# 6.5' Diamter curve? With the train-Li bender



## stumpycc (Jan 2, 2008)

How or where would I find the settings to make a 6.5' diamter curve with the train-li bender? Or is there a formula for making them? 
I need to make these curves for my indoor layout. I will be using 6' AML Flex track to make them. Code 332 Brass. I need to make 6 of them. Any help would be greatly appreciated. Cliff


----------



## Greg Elmassian (Jan 3, 2008)

No formula, just put it on the rail, and twist the knob a little bit and roll it over the track to open it up a bit. If it's not enough, turn the knob a little bit more. 

Brass will flex a bit. 

I've used one, and believe me, you have spend more time typing the question than the time it will take to bend! 

Regards, Greg


----------



## stumpycc (Jan 2, 2008)

Thanks Greg!!!


----------



## Marauderer (Jan 5, 2008)

Cliff, the really great thing about the Train-Li bender is you can now make your track to fit your layout instead of making your layout to fit your track. I only purchase straight sections of track now and my turnouts and I don't have to be concerned about having a specific radius track for a special situation so I can make my own. Enjoy!!!


----------



## Greg Elmassian (Jan 3, 2008)

Cliff, I would suggest you put rail clamps between the sections during bending, not regular rail joiners. The Train-Li will clear these clamps, and they will hold the rail in alignment so the bends work up to and through the joints in the rail. 

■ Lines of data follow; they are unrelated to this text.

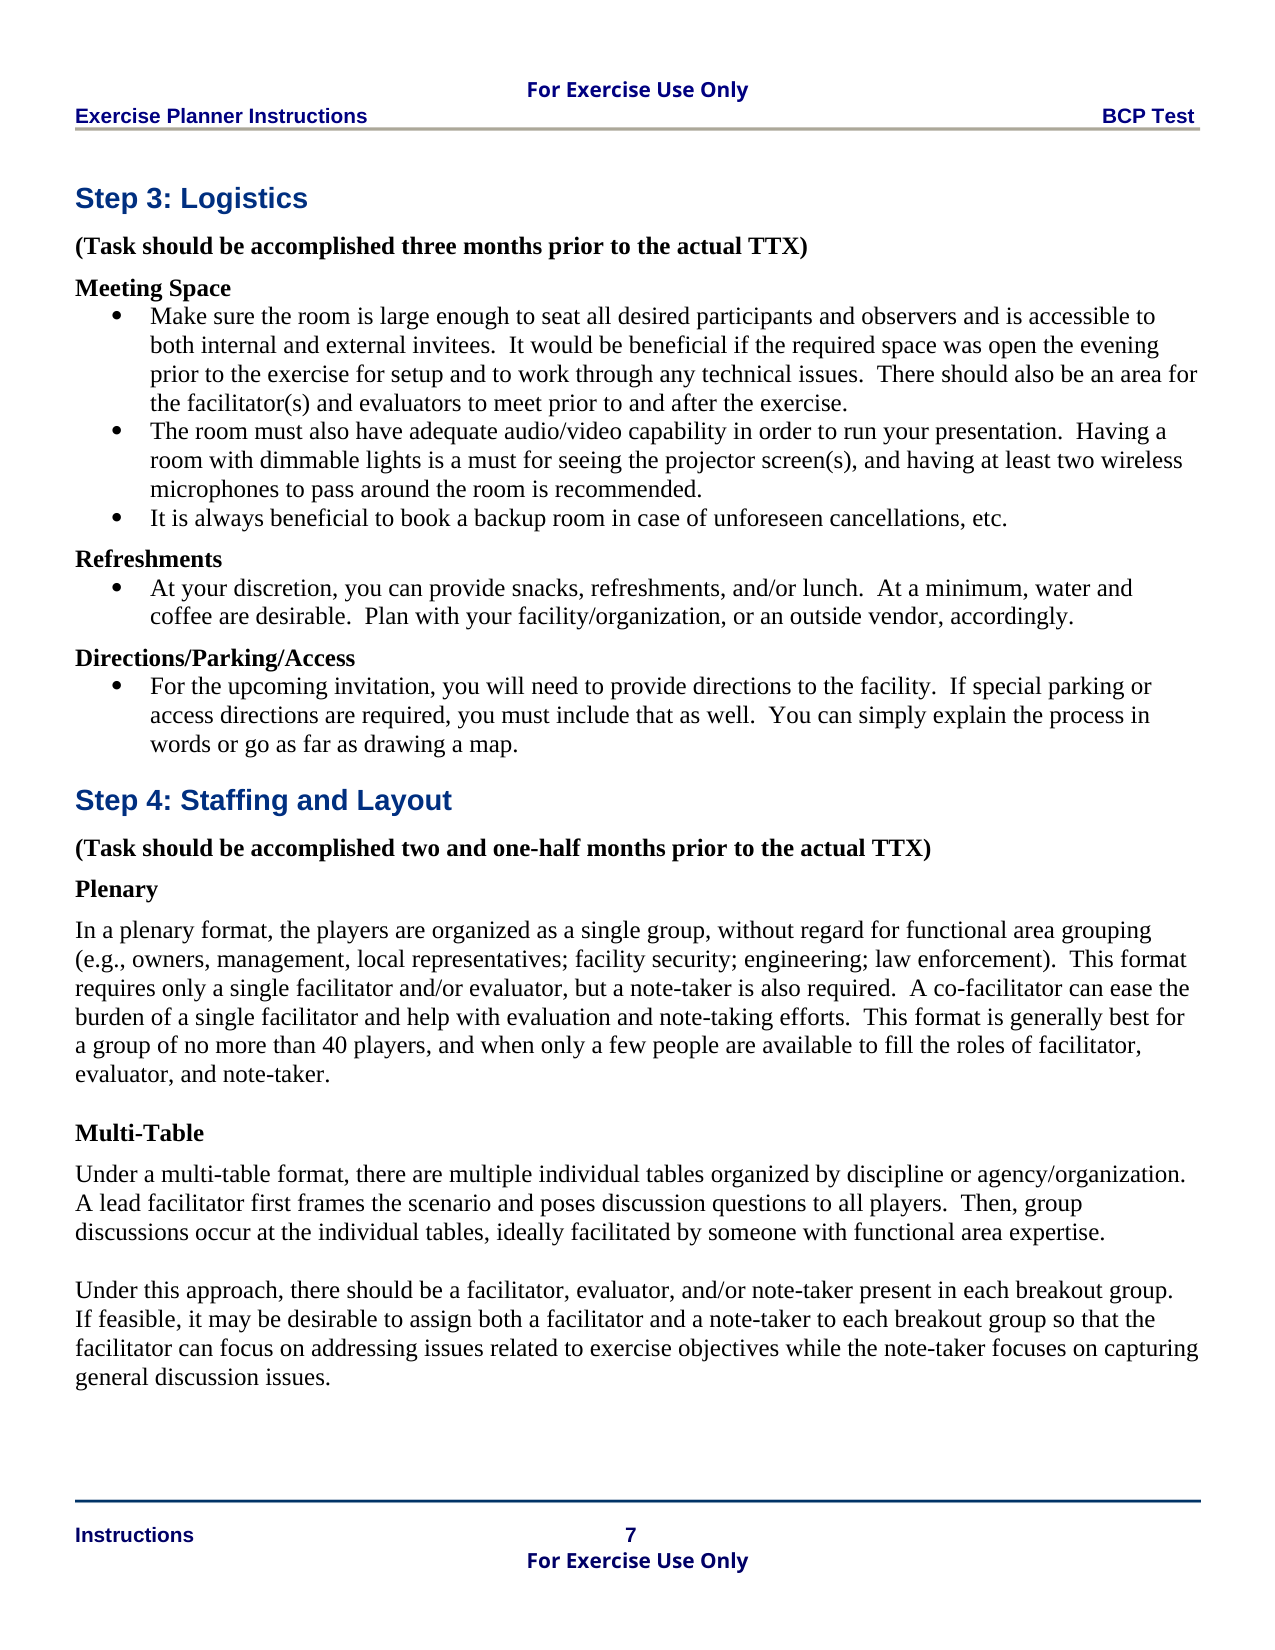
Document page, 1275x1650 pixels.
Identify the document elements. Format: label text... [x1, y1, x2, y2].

list The room must also have adequate audio/video capability in order to run your presentation. Having a room with dimmable lights is a must for seeing the projector screen(s), and having at least two wireless microphones to pass around the room is recommended. [112, 416, 1200, 503]
picture [75, 1493, 1201, 1510]
text Step 4: Staffing and Layout [75, 783, 1200, 816]
text Meeting Space [75, 273, 1200, 301]
text (Task should be accomplished two and one-half months prior to the actual TTX) [75, 833, 1200, 862]
list Make sure the room is large enough to seat all desired participants and observers and is accessible to both internal and external invitees. It would be beneficial if the required space was open the evening prior to the exercise for setup and to work through any technical issues. There should also be an area for the facilitator(s) and evaluators to meet prior to and after the exercise. [112, 301, 1200, 416]
text Plenary [75, 874, 1200, 903]
list At your discretion, you can provide snacks, refreshments, and/or lunch. At a minimum, water and coffee are desirable. Plan with your facility/organization, or an outside vendor, accordingly. [112, 573, 1200, 630]
text Refreshments [75, 544, 1200, 573]
list It is always beneficial to book a backup room in case of unforeseen cancellations, etc. [112, 503, 1200, 531]
text In a plenary format, the players are organized as a single group, without regard for functional area grouping (e.g., owners, management, local representatives; facility security; engineering; law enforcement). This format requires only a single facilitator and/or evaluator, but a note-taker is also required. A co-facilitator can ease the burden of a single facilitator and help with evaluation and note-taking efforts. This format is generally best for a group of no more than 40 players, and when only a few people are available to fill the roles of facilitator, evaluator, and note-taker. [75, 915, 1200, 1088]
text Under this approach, there should be a facilitator, evaluator, and/or note-taker present in each breakout group. If feasible, it may be desirable to assign both a facilitator and a note-taker to each breakout group so that the facilitator can focus on addressing issues related to exercise objectives while the note-taker focuses on capturing general discussion issues. [75, 1275, 1200, 1390]
text Under a multi-table format, there are multiple individual tables organized by discipline or agency/organization. A lead facilitator first frames the scenario and poses discussion questions to all players. Then, group discussions occur at the individual tables, ideally facilitated by someone with functional area expertise. [75, 1159, 1200, 1245]
text (Task should be accomplished three months prior to the actual TTX) [75, 231, 1200, 260]
text Directions/Parking/Access [75, 643, 1200, 671]
text Step 3: Logistics [75, 181, 1200, 215]
text Multi-Table [75, 1118, 1200, 1147]
list For the upcoming invitation, you will need to provide directions to the facility. If special parking or access directions are required, you must include that as well. You can simply explain the process in words or go as far as drawing a map. [112, 671, 1200, 758]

Regular joiners could let the rail "kink" as the bender went over the joint. I made a different size curve from sectional track this way, and the bend is nice and smooth all along the sections. 

You can swap back to regular joiners after the bending if you want. By the way, the split jaw worked better for me in this case than hillman type, I think it's because of the 2 independent "jaws". 

Regards, Greg


----------



## Marauderer (Jan 5, 2008)

Good point Greg. I just used my last Hillman clamps and got some split jaws (200) from one of the guys on this list. They were used but the price was really great. I used rail clapmps on all my rail connection and I do not have any continuity issues at all. I use the rail to rail clamps only. I avoid the over the joiner clamps.


----------



## c nelson (Dec 18, 2008)

Barry and Greg are dead on with the remarks above! 

cale


----------